▶ DIRECTIONS
Only these lines are needed: the first line of the entries below through the line with "BE0822184371", each returned exactly.

Stored data entries
※ ※ ※

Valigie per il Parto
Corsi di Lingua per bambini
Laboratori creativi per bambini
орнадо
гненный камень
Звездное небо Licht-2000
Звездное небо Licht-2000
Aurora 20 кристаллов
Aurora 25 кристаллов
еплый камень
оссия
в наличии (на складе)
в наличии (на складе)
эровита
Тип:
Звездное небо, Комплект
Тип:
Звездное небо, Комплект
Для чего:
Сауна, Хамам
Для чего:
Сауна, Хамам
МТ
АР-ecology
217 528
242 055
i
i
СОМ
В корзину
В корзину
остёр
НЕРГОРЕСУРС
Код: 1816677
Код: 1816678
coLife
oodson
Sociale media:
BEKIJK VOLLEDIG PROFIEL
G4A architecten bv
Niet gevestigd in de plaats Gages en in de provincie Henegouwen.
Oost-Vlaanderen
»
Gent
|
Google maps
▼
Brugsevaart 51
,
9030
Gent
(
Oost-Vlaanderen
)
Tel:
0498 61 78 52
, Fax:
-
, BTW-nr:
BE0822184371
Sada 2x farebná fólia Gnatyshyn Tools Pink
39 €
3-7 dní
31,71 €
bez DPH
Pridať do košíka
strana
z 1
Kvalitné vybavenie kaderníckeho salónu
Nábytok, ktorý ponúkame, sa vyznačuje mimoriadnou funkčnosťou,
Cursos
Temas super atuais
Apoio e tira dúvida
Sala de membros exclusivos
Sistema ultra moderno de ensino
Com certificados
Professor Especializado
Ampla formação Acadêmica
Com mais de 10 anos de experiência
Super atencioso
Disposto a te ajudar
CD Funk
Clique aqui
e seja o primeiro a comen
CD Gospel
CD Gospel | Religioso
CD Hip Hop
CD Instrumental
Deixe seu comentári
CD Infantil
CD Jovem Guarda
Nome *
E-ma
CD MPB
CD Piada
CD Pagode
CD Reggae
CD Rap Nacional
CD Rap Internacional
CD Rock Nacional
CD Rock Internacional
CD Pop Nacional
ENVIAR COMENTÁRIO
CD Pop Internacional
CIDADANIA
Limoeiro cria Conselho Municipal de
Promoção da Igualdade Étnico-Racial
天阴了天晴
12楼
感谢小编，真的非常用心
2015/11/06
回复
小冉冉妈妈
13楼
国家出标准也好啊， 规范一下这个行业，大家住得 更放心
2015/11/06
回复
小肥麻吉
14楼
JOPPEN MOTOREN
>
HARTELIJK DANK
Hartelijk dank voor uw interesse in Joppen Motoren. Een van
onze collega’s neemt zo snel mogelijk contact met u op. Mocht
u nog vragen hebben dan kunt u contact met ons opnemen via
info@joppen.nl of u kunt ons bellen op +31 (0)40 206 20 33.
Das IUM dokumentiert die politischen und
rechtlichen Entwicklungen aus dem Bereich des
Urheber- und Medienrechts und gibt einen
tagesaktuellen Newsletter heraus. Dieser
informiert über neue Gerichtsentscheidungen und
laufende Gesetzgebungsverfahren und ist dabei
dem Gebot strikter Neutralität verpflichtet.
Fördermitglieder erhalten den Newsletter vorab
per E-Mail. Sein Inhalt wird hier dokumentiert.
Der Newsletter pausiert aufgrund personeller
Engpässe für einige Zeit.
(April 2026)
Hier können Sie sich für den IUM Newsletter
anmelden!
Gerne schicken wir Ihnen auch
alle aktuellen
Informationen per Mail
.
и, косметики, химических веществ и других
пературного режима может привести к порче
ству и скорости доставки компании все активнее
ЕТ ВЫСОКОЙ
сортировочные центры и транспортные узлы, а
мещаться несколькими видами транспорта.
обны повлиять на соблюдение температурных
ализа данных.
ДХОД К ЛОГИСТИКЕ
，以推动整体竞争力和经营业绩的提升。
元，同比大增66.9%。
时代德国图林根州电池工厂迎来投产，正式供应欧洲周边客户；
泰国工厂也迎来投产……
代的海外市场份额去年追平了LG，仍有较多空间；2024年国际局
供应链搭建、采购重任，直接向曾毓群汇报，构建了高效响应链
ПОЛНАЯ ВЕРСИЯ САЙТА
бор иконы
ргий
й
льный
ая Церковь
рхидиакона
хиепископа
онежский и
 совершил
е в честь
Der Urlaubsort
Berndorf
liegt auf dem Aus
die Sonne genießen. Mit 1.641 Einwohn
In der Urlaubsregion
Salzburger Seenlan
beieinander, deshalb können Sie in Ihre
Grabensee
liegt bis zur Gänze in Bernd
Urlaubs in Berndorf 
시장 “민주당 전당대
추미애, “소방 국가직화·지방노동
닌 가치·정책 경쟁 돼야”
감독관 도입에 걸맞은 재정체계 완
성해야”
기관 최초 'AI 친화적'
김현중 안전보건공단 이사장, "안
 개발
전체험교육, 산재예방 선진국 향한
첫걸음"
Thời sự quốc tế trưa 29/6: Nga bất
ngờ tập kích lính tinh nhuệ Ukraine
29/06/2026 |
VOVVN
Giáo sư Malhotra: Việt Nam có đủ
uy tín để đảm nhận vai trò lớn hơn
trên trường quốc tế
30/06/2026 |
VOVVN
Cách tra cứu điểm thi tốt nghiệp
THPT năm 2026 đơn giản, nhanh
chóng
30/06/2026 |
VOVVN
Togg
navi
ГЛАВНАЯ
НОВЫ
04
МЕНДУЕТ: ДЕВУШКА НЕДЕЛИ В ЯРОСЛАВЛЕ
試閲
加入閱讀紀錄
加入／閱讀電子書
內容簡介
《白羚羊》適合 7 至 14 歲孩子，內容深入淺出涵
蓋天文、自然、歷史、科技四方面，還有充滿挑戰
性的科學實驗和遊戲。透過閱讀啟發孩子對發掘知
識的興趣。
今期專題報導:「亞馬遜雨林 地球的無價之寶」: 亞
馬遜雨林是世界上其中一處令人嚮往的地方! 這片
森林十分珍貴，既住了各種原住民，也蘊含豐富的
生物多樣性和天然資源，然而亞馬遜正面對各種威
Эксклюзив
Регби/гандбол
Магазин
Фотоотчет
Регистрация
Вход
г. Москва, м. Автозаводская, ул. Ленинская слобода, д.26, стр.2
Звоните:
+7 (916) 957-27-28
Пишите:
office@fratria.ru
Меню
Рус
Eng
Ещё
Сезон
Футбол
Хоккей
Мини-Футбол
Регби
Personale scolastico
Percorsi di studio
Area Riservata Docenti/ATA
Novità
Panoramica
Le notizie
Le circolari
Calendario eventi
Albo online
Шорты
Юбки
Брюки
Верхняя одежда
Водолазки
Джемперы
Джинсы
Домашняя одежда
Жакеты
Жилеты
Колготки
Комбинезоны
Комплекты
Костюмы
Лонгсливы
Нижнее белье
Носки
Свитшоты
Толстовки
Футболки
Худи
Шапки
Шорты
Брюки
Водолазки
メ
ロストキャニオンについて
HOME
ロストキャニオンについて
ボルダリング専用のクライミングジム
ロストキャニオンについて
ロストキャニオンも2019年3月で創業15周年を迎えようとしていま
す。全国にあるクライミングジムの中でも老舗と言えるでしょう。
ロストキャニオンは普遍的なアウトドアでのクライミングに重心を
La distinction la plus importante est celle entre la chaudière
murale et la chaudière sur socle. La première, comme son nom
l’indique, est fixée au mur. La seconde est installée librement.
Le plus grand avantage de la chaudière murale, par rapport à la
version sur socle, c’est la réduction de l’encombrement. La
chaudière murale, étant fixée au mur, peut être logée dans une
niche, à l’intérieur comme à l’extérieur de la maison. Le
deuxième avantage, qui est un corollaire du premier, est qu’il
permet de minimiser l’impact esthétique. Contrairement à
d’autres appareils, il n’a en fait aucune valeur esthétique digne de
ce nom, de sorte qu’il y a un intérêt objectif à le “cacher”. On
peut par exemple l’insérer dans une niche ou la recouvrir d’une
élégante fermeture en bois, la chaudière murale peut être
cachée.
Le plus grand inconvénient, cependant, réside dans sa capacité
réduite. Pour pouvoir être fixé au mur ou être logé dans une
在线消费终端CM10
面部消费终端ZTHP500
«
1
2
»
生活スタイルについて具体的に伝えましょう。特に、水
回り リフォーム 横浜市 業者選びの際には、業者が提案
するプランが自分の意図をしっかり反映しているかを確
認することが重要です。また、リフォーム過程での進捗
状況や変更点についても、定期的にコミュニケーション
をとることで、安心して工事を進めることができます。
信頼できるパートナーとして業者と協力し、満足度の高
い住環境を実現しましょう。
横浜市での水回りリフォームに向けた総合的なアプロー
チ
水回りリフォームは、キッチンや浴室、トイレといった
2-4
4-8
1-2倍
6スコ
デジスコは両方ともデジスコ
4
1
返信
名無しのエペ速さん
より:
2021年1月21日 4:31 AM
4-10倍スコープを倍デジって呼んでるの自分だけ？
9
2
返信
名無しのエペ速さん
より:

※ ※ ※

▶ RESULT OF THE EXERCISE
Valigie per il Parto
Corsi di Lingua per bambini
Laboratori creativi per bambini
орнадо
гненный камень
Звездное небо Licht-2000
Звездное небо Licht-2000
Aurora 20 кристаллов
Aurora 25 кристаллов
еплый камень
оссия
в наличии (на складе)
в наличии (на складе)
эровита
Тип:
Звездное небо, Комплект
Тип:
Звездное небо, Комплект
Для чего:
Сауна, Хамам
Для чего:
Сауна, Хамам
МТ
АР-ecology
217 528
242 055
i
i
СОМ
В корзину
В корзину
остёр
НЕРГОРЕСУРС
Код: 1816677
Код: 1816678
coLife
oodson
Sociale media:
BEKIJK VOLLEDIG PROFIEL
G4A architecten bv
Niet gevestigd in de plaats Gages en in de provincie Henegouwen.
Oost-Vlaanderen
»
Gent
|
Google maps
▼
Brugsevaart 51
,
9030
Gent
(
Oost-Vlaanderen
)
Tel:
0498 61 78 52
, Fax:
-
, BTW-nr:
BE0822184371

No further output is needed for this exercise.